[[ Extracted records open ]]

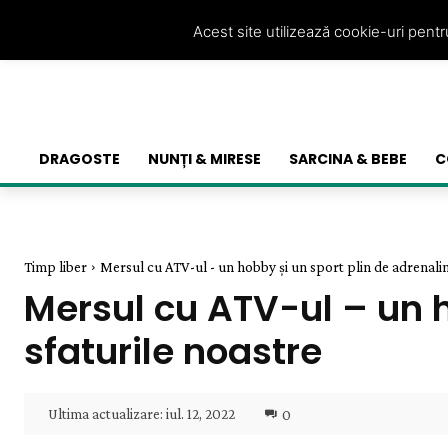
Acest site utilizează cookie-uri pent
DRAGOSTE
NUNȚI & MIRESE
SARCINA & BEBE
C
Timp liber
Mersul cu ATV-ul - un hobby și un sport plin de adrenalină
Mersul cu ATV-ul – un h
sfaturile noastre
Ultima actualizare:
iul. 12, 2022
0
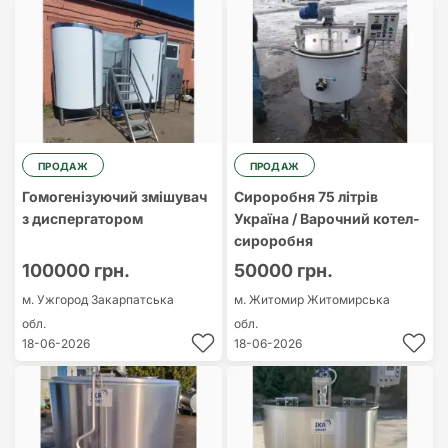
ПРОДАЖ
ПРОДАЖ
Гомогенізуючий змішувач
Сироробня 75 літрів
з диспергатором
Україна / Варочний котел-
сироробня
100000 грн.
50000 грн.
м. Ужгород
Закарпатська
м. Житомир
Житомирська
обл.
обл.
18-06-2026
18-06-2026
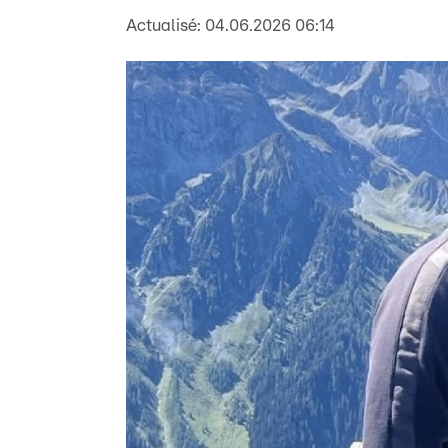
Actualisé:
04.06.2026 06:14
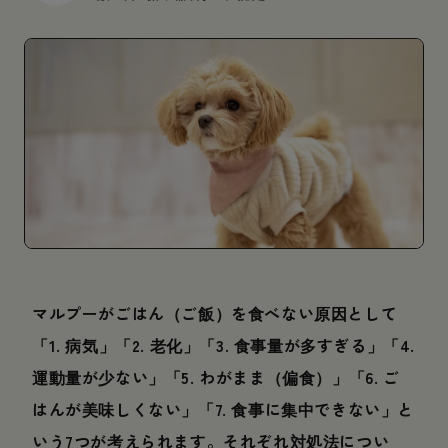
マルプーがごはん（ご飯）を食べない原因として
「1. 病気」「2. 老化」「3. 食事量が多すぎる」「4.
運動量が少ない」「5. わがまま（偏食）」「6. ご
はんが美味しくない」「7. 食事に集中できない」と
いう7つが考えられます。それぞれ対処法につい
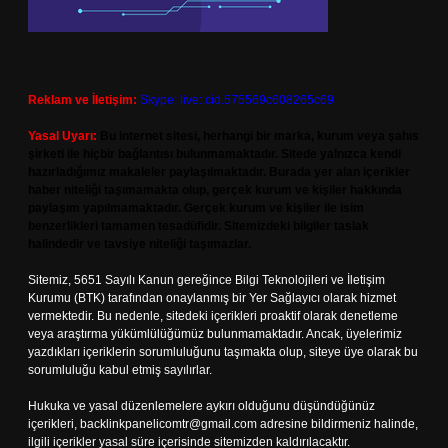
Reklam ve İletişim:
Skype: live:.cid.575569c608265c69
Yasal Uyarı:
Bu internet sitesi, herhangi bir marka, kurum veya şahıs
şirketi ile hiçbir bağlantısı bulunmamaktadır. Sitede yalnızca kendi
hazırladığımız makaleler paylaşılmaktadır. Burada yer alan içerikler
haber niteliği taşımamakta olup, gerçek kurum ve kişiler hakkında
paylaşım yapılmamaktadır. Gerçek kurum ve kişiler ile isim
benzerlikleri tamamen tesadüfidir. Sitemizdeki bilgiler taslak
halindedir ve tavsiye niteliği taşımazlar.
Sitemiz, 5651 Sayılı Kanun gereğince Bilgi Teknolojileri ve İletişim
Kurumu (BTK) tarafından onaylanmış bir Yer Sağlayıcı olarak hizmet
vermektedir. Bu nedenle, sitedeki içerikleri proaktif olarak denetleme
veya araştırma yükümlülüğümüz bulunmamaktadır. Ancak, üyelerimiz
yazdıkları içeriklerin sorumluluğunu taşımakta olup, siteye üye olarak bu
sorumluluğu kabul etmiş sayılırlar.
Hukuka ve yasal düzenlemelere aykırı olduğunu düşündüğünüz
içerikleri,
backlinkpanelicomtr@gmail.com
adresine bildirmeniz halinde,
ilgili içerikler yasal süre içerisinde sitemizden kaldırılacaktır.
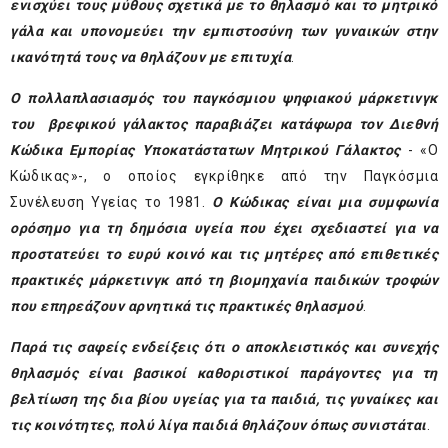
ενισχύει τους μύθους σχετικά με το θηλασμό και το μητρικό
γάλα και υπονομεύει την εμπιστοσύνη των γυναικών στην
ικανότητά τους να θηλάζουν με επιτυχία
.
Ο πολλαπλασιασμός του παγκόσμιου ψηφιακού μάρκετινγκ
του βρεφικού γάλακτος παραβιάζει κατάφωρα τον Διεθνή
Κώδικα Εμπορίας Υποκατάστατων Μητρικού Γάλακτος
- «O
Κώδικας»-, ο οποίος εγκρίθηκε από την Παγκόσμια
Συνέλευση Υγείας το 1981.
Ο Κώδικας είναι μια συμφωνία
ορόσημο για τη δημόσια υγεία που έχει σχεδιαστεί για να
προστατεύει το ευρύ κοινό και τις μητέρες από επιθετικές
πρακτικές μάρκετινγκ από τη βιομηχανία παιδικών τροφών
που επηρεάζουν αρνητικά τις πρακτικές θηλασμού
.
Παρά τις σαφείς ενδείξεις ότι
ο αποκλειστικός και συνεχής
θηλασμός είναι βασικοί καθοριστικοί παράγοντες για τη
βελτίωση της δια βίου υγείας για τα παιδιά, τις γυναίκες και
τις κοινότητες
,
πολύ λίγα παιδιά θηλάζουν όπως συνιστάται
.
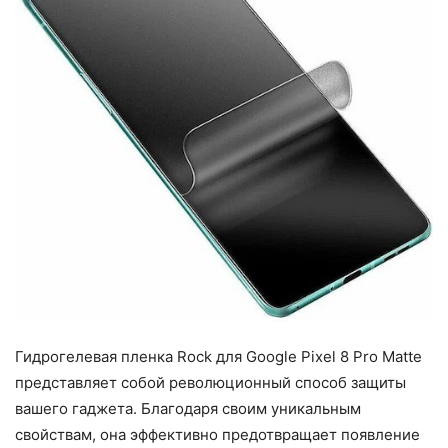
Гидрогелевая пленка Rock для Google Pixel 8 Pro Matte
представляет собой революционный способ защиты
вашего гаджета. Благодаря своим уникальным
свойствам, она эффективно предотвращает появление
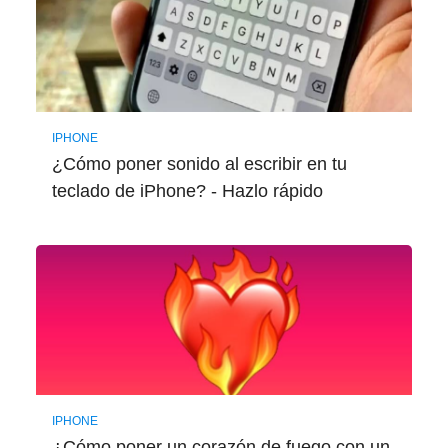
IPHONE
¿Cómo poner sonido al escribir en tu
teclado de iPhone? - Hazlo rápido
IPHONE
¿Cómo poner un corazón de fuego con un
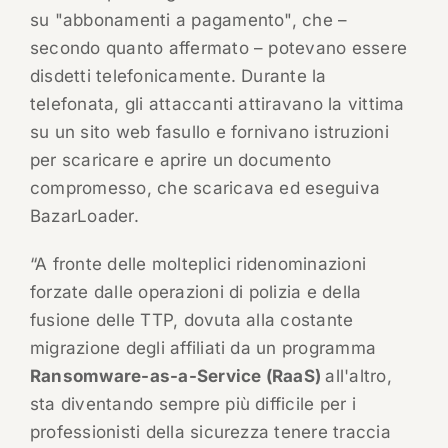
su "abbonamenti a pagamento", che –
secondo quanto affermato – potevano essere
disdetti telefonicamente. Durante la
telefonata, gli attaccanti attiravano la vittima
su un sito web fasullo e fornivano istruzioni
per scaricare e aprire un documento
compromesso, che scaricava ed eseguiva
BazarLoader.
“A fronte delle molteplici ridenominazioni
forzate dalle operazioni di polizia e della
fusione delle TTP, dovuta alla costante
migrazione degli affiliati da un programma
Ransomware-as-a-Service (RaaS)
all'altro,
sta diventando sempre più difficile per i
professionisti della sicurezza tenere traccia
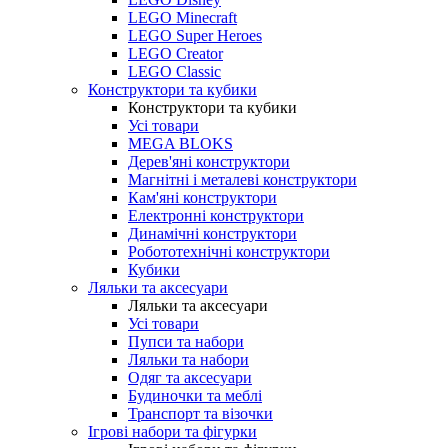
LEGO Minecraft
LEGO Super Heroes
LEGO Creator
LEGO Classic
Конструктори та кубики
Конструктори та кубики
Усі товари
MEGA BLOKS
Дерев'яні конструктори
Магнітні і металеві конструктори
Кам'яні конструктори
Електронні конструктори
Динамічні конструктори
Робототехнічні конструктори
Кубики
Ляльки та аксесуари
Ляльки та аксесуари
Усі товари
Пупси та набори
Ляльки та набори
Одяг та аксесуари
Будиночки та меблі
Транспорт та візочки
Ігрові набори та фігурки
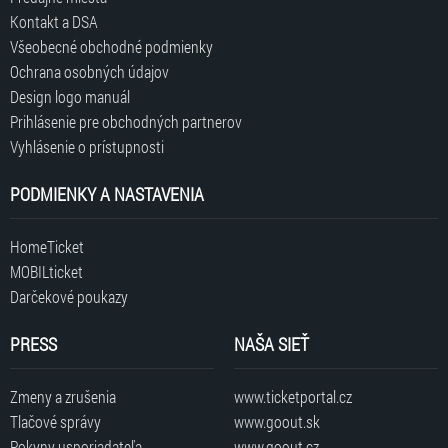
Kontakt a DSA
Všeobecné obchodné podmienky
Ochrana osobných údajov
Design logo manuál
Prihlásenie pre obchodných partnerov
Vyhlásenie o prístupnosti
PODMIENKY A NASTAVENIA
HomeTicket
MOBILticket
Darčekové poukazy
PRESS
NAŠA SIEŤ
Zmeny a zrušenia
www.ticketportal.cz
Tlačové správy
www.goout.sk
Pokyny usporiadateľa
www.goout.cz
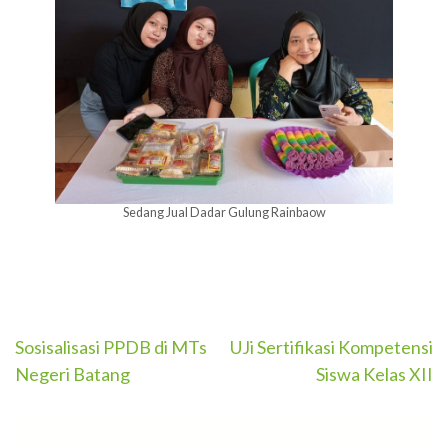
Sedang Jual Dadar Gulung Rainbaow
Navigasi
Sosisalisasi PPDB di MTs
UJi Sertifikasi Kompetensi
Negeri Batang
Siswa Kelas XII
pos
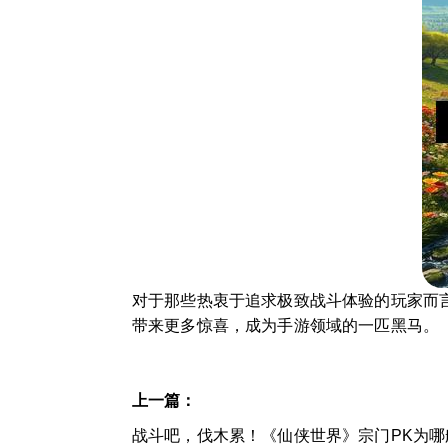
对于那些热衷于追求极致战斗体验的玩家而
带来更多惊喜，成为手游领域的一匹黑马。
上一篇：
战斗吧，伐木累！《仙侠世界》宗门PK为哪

[[ Extracted records closed ]]
[[ Extracted records open ]]

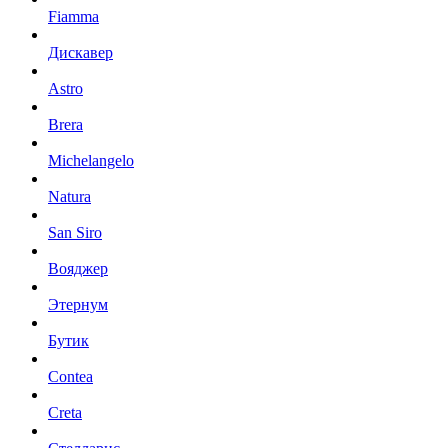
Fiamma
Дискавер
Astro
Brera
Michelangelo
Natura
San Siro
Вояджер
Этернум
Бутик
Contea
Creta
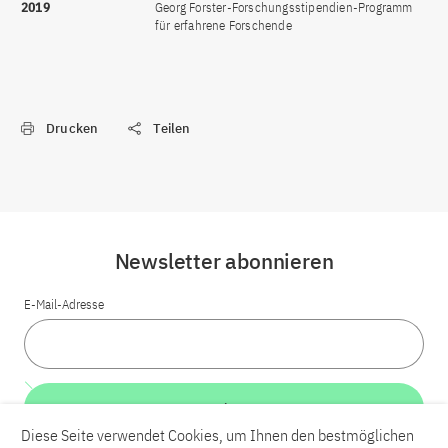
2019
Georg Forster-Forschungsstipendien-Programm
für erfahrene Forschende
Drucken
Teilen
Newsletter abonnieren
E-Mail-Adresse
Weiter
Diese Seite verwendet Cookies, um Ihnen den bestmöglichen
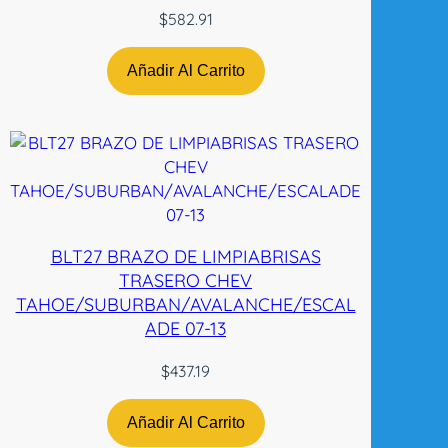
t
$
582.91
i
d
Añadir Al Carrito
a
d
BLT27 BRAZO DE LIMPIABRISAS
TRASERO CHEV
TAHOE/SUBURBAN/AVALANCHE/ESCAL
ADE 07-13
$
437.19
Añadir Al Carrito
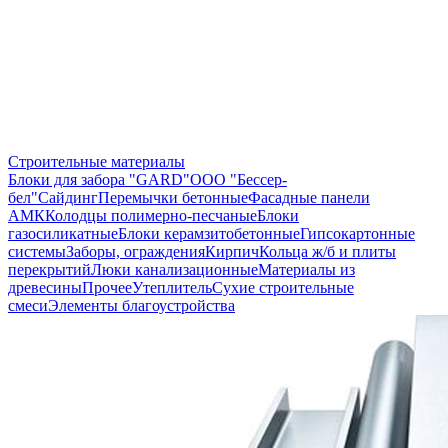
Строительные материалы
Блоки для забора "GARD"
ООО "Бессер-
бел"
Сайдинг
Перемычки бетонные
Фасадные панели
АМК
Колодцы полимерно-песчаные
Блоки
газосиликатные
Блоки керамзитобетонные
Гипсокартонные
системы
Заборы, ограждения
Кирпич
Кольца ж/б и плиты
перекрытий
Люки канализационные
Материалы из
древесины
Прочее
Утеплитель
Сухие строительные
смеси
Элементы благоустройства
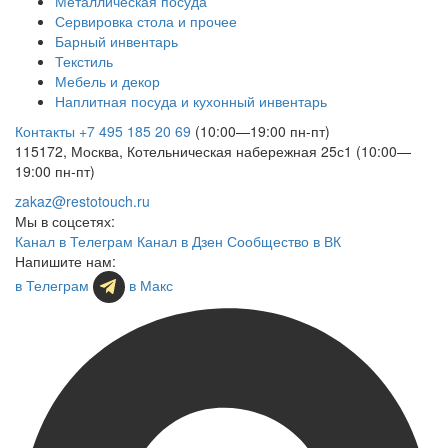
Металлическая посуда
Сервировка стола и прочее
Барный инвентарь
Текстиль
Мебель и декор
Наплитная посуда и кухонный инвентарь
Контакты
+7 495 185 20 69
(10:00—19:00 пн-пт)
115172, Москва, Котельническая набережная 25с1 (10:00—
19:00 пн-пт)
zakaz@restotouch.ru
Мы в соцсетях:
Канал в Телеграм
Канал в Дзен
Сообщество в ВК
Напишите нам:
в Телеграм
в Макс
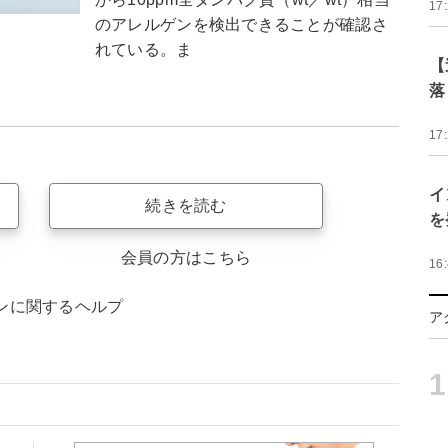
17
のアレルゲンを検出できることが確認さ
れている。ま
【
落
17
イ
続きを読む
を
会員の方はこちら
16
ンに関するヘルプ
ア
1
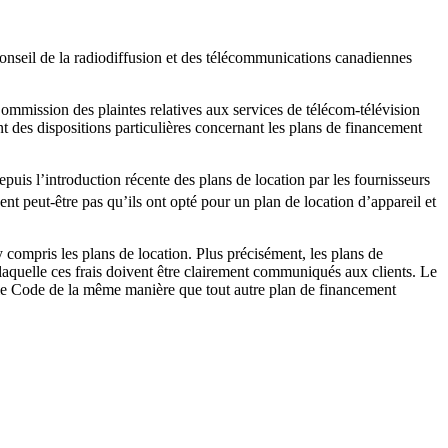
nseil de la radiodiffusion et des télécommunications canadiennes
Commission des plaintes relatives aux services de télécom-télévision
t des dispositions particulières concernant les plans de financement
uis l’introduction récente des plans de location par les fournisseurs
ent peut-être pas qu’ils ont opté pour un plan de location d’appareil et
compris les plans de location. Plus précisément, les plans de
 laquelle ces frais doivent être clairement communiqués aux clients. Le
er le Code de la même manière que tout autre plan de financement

[[ Extracted records closed ]]
[[ Extracted records open ]]

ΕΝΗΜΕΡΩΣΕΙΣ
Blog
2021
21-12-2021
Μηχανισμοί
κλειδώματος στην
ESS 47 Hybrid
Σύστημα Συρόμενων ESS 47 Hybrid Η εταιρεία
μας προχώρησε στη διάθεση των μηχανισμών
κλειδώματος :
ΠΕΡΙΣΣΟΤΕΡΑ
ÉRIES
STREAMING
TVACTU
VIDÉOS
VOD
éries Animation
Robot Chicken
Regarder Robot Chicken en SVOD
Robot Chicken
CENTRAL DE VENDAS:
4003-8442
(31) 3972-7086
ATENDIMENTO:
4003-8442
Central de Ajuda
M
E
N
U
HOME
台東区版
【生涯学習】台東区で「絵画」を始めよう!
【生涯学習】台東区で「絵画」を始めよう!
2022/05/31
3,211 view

[[ Extracted records closed ]]

- _Requirement_: Your answer should consist of the lines from the line with "nseil de la" to the line with "er le Code de" above, repeated exactly, both ends included.

- _Reply_:
nseil de la radiodiffusion et des télécommunications canadiennes
Commission des plaintes relatives aux services de télécom-télévision
t des dispositions particulières concernant les plans de financement
uis l’introduction récente des plans de location par les fournisseurs
ent peut-être pas qu’ils ont opté pour un plan de location d’appareil et
compris les plans de location. Plus précisément, les plans de
 laquelle ces frais doivent être clairement communiqués aux clients. Le
er le Code de la même manière que tout autre plan de financement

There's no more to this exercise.